Un rapport né de la consultation citoyenne
Le rapport de la Cour des comptes est le troisième des travaux publiés à l’issue de la consultation citoyenne lancée en 2022. Il constate que, depuis 2017, une forte demande sociale d’égalité entre les femmes et les hommes s’exprime, motivée par la persistance d’inégalités et concomitante de la montée en puissance du mouvement #MeToo.
Les violences faites aux femmes, notamment conjugales, « font l’objet d’une sensibilité particulière accentuée lors de la crise sanitaire ». Ce sujet a été déclaré grande cause du quinquennat en 2017 par le Président de la République. Mais pour la Cour, si cette déclaration a conduit à l’organisation de temps forts et à l’annonce de mesures, elle ne s’est toutefois pas traduite par la définition et la déclinaison d’une stratégie globale.
Des constats de déséquilibre dressés
La Cour signale d’abord l’absence d’une feuille de route unique et une approche réduite à un catalogue de mesures qui n’ont pas été consolidées.
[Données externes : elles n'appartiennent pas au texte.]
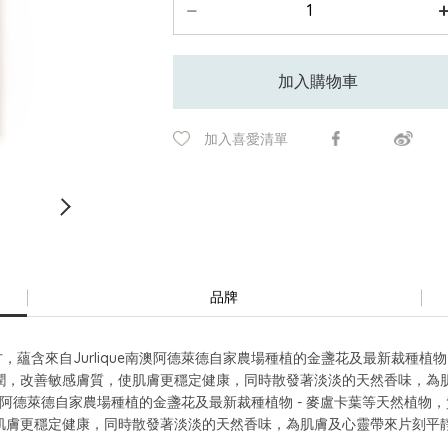
加入購物車
加入喜愛清單
品牌
，蘊含來自Jurlique南澳阿德萊德自家農場種植的金盞花及最新裁種植
潤，改善敏感膚質，使肌膚更穩定健康，同時散發著淡淡的天然香味，為
ue南澳阿德萊德自家農場種植的金盞花及最新裁種植物 - 麥盧卡葉等天然
肌膚更穩定健康，同時散發著淡淡的天然香味，為肌膚及心靈帶來片刻平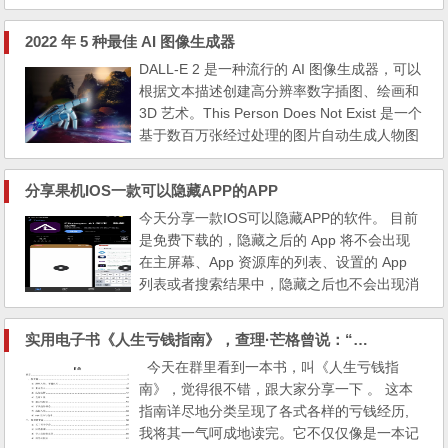
连续的旅行线路规划。想象一下，沿着电影中
的场景来一场独特的旅行，再配上喜欢电影的
2022 年 5 种最佳 AI 图像生成器
人物剧中取景地造型，发朋友圈是不是很酷！
DALL-E 2 是一种流行的 AI 图像生成器，可以
2、氢时光 适合缺乏计划能力、选择恐惧症的
根据文本描述创建高分辨率数字插图、绘画和
人，将番茄工作法、重要紧急四象限、艾宾浩
3D 艺术。This Person Does Not Exist 是一个
斯记忆学习法、...
基于数百万张经过处理的图片自动生成人物图
像的网站
分享果机IOS一款可以隐藏APP的APP
今天分享一款IOS可以隐藏APP的软件。 目前
是免费下载的，隐藏之后的 App 将不会出现
在主屏幕、App 资源库的列表、设置的 App
列表或者搜索结果中，隐藏之后也不会出现消
息通知。但是请放心，隐藏之后原来的 App
运行并不会受到影响，数据也不会消失，在取
实用电子书《人生亏钱指南》，查理·芒格曾说：“如果知道会死在哪里，那么我永远不会去那里。”
消隐藏之后即可恢复。同时 A1 内置了多种导
今天在群里看到一本书，叫《人生亏钱指
入 App 的方式，方便用户选择和编辑需要隐
南》，觉得很不错，跟大家分享一下 。 这本
藏的 App 。
指南详尽地分类呈现了各式各样的亏钱经历,
我将其一气呵成地读完。它不仅仅像是一本记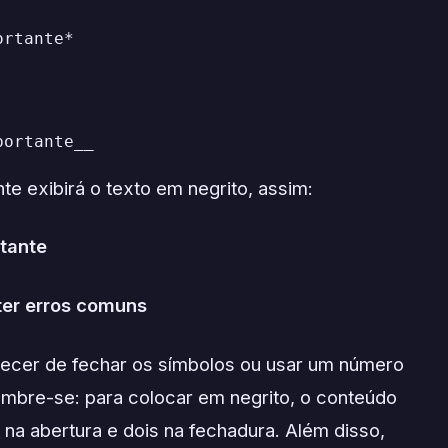
ortante*
portante__
e exibirá o texto em negrito, assim:
tante
ter erros comuns
uecer de fechar os símbolos ou usar um número
Lembre-se: para colocar em negrito, o conteúdo
na abertura e dois na fechadura. Além disso,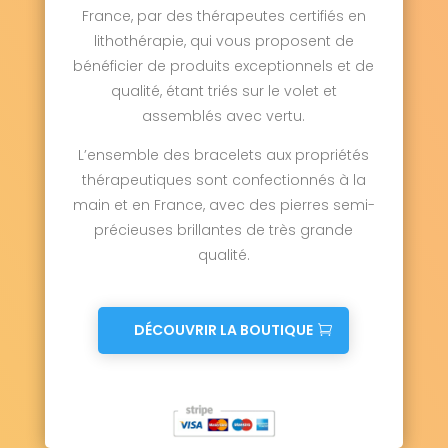
France, par des thérapeutes certifiés en
lithothérapie, qui vous proposent de
bénéficier de produits exceptionnels et de
qualité, étant triés sur le volet et
assemblés avec vertu.
L’ensemble des bracelets aux propriétés
thérapeutiques sont confectionnés à la
main et en France, avec des pierres semi-
précieuses brillantes de très grande
qualité.
DÉCOUVRIR LA BOUTIQUE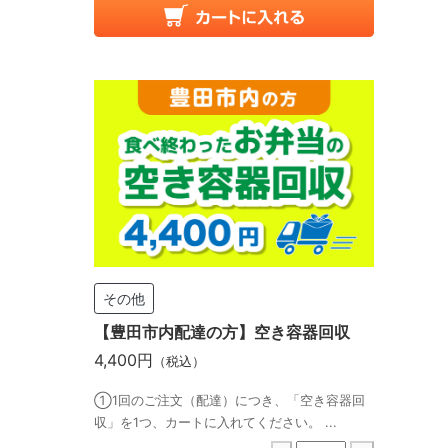
その他
【豊田市内配達の方】空き容器回収
4,400円
（税込）
①1回のご注文（配達）につき、「空き容器回
収」を1つ、カートに入れてください。 ...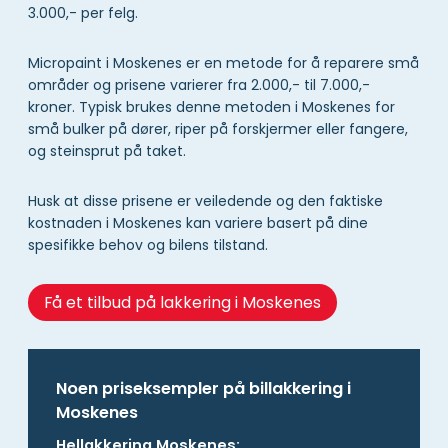
3.000,- per felg.
Micropaint i Moskenes er en metode for å reparere små
områder og prisene varierer fra 2.000,- til 7.000,-
kroner. Typisk brukes denne metoden i Moskenes for
små bulker på dører, riper på forskjermer eller fangere,
og steinsprut på taket.
Husk at disse prisene er veiledende og den faktiske
kostnaden i Moskenes kan variere basert på dine
spesifikke behov og bilens tilstand.
Få et tilbud på lakkering i Moskenes
Noen priseksempler på billakkering i
Moskenes
Hellakkering Moskenes: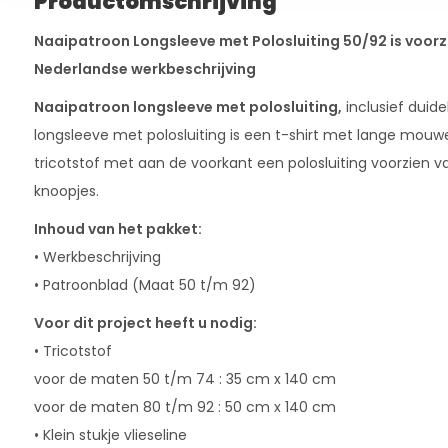
Productomschrijving
Naaipatroon Longsleeve met Polosluiting 50/92 is voorzi
Nederlandse werkbeschrijving
Naaipatroon longsleeve met polosluiting,
inclusief duide
longsleeve met polosluiting is een t-shirt met lange mo
tricotstof met aan de voorkant een polosluiting voorzien 
knoopjes.
Inhoud van het pakket:
• Werkbeschrijving
• Patroonblad (Maat 50 t/m 92)
Voor dit project heeft u nodig:
• Tricotstof
voor de maten 50 t/m 74 : 35 cm x 140 cm
voor de maten 80 t/m 92 : 50 cm x 140 cm
• Klein stukje vlieseline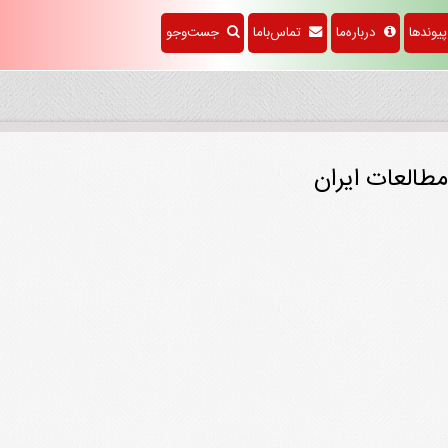
وندها
درباره‌ما
تماس‌باما
جست‌وجو
مطالعات ایران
Certaines mesures sont parfois mal définies alors qu’elles sont censées répondre à des besoins eux-mêmes mal identifiés, sans calendrier précis ni critères d’évaluation… Les services chargés de la coordination, les services des droits des femmes et de l’égalité, n’ont pas de poids suffisant sur les ministères, inégalement investis en l’absence de rendez-vous interministériels. La déclinaison territoriale est aléatoire et enfin la culture de l’évaluation est encore peu présente.
Mais des avancées dans la lutte contre les violences conjugales et pour l’égalité professionnelle
La juridiction salue les avancées pour la protection des victimes (dispositifs d’écoute et d’accompagnement renforcés, téléphones grand danger distribués) et l’accompagnement des auteurs (création de centres de prise en charge des auteurs, port de bracelets antirapprochement). Mais elle regrette l’absence de mise en œuvre de mesures « pour faire évoluer les mentalités », comme celles relatives à la prévention axée sur l’éducation.
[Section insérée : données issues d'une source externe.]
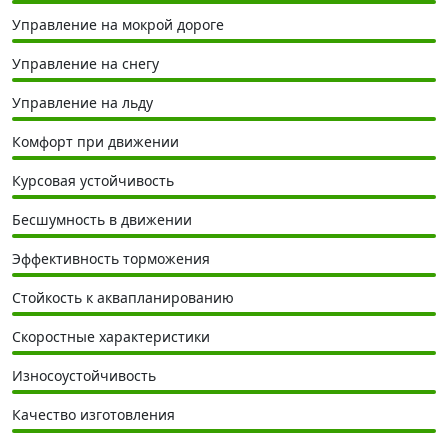
Управление на мокрой дороге
Управление на снегу
Управление на льду
Комфорт при движении
Курсовая устойчивость
Бесшумность в движении
Эффективность торможения
Стойкость к аквапланированию
Скоростные характеристики
Износоустойчивость
Качество изготовления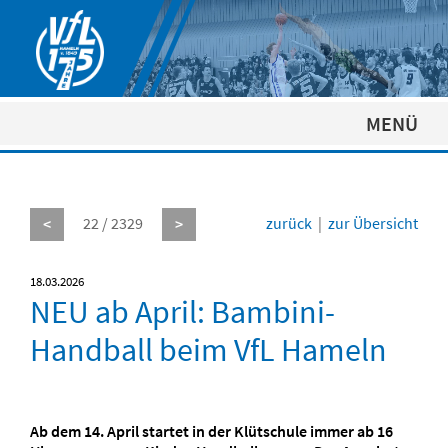
MENÜ
22 / 2329
zurück
|
zur Übersicht
<
>
18.03.2026
NEU ab April: Bambini-
Handball beim VfL Hameln
Ab dem 14. April startet in der Klütschule immer ab 16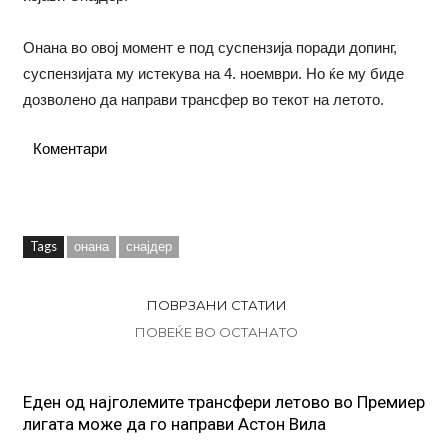
Онана во овој момент е под суспензија поради допинг,
суспензијата му истекува на 4. ноември. Но ќе му биде
дозволено да направи трансфер во текот на летото.
Коментари
Tags
онана
снајдер
ПОВРЗАНИ СТАТИИ
ПОВЕЌЕ ВО ОСТАНАТО
Еден од најголемите трансфери летово во Премиер
лигата може да го направи Астон Вила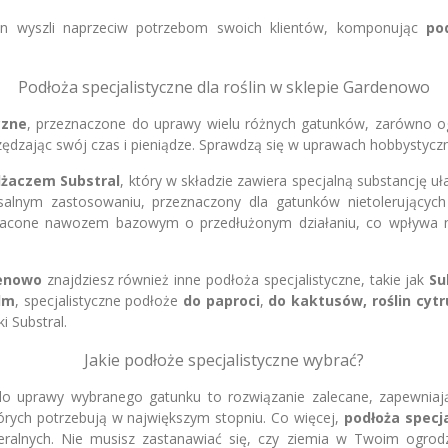
lin wyszli naprzeciw potrzebom swoich klientów, komponując
po
Podłoża specjalistyczne dla roślin w sklepie Gardenowo
czne
, przeznaczone do uprawy wielu różnych gatunków, zarówno o
zając swój czas i pieniądze. Sprawdzą się w uprawach hobbystycznyc
lżaczem Substral
, który w składzie zawiera specjalną substancję u
alnym zastosowaniu, przeznaczony dla gatunków nietolerujący
cone nawozem bazowym o przedłużonym działaniu, co wpływa na l
enowo
znajdziesz również inne podłoża specjalistyczne, takie jak
Su
lm
, specjalistyczne podłoże
do paproci
,
do kaktusów, roślin cyt
i Substral.
Jakie podłoże specjalistyczne wybrać?
do uprawy wybranego gatunku to rozwiązanie zalecane, zapewniaj
tórych potrzebują w największym stopniu. Co więcej,
podłoża specj
eralnych. Nie musisz zastanawiać się, czy ziemia w Twoim ogrodz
En matière d’égalité au travail, les progrès dans la réduction des inégalités dans le secteur privé restent « lents, malgré un arsenal législatif croissant depuis plusieurs décennies ». Quant au secteur public, la cour reconnait que l’égalité professionnelle a fait l’objet d’une mobilisation collective forte résultant notamment de l’obligation de concevoir un plan d’action concret, mais elle constate que l’égalité salariale progresse lentement. Des progrès ont été réalisés pour identifier les sources des écarts de rémunération, mais il reste à mieux comprendre les écarts en matière de primes et de promotions pour agir sur d’éventuelles discriminations. On sait depuis que l’égalité professionnelle est un des sujets inscrit à l’agenda social des partenaires sociaux de la Fonction publique.
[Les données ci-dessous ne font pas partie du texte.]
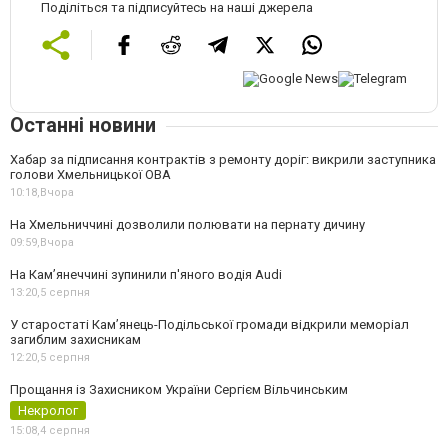
Поділіться та підписуйтесь на наші джерела
Останні новини
Хабар за підписання контрактів з ремонту доріг: викрили заступника
голови Хмельницької ОВА
10:18,
Вчора
На Хмельниччині дозволили полювати на пернату дичину
09:59,
Вчора
На Камʼянеччині зупинили п'яного водія Audi
13:20,
5 серпня
У старостаті Кам’янець-Подільської громади відкрили меморіал
загиблим захисникам
12:20,
5 серпня
Прощання із Захисником України Сергієм Вільчинським
Некролог
15:08,
4 серпня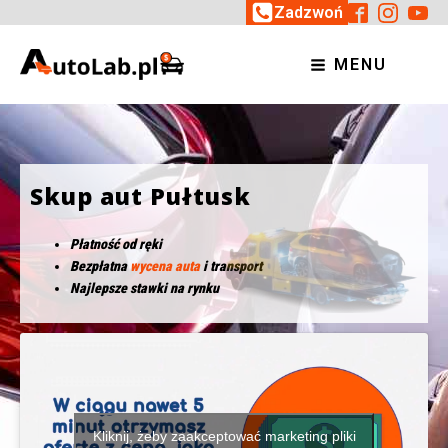
Zadzwoń
MENU
Skup aut Pułtusk
Płatność od ręki
Bezpłatna
wycena auta
i transport
Najlepsze stawki na rynku
Kliknij, żeby zaakceptować marketing pliki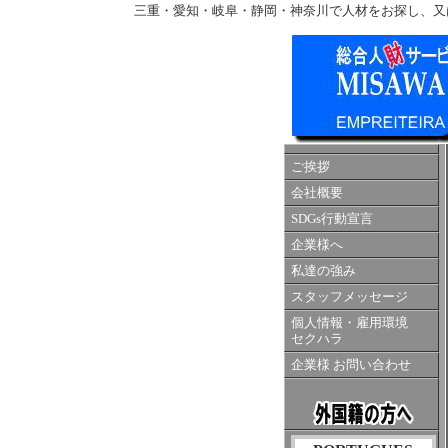
三重・愛知・岐阜・静岡・神奈川で人材をお探し、又
ご挨拶
会社概要
SDGs行動宣言
企業様へ
私達の強み
スタッフメッセージ
個人情報・雇用環境
セクハラ
企業様 お問い合わせ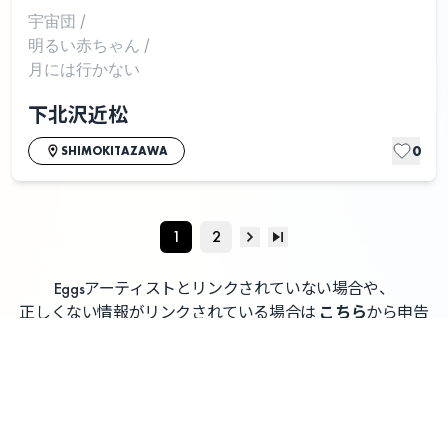
宇宙団
/
明るい赤ちゃん
/
月には行かない
下北沢近松
0
SHIMOKITAZAWA
1
2
Eggsアーティストとリンクされていない場合や、
正しくない情報がリンクされている場合は
こちら
から申告
してください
Des exigences sur la lisibilité des moyens budgétaires
On ne sera pas surpris des exigences de la Cour sur les questions budgétaires. Si le programme Égalité entre les femmes et les hommes du budget de l’État de 2022 est supérieur de +139 % au budget de 2017 (53,2 millions d’euros de crédits exécutés en 2022 essentiellement pour financer les associations), la Cour signale que d’autres programmes budgétaires participent au financement de la politique d’égalité à hauteur de 2,4 milliards d’euros pour 2023 (en particulier dans les ministères).
La Cour apprécie cette hausse mais indique que les modalités de calcul sont parfois non précisées ou sujettes à caution et ne permettent pas d’identifier les crédits supplémentaires véritablement octroyés à cette politique.
En conclusion
L’État a annoncé le 8 mars 2023 un nouveau plan interministériel pour l’égalité entre les femmes et les hommes 2023-2027. Si certaines mesures sont agréées par la Cour, elle regrette la reproduction du même schéma consistant en annonces de principe censées répondre à des besoins encore mal identifiés. Elle réclame donc une véritable feuille de route assortie d’objectifs chiffrés. Pour la Cour des comptes, la réussite de ce nouveau plan sera fonction « de la capacité, d’une part, à tenir l’engagement d’en assurer le suivi au niveau interministériel le plus élevé et, d’autre part, à ne pas privilégier seulement les mesures de court terme ».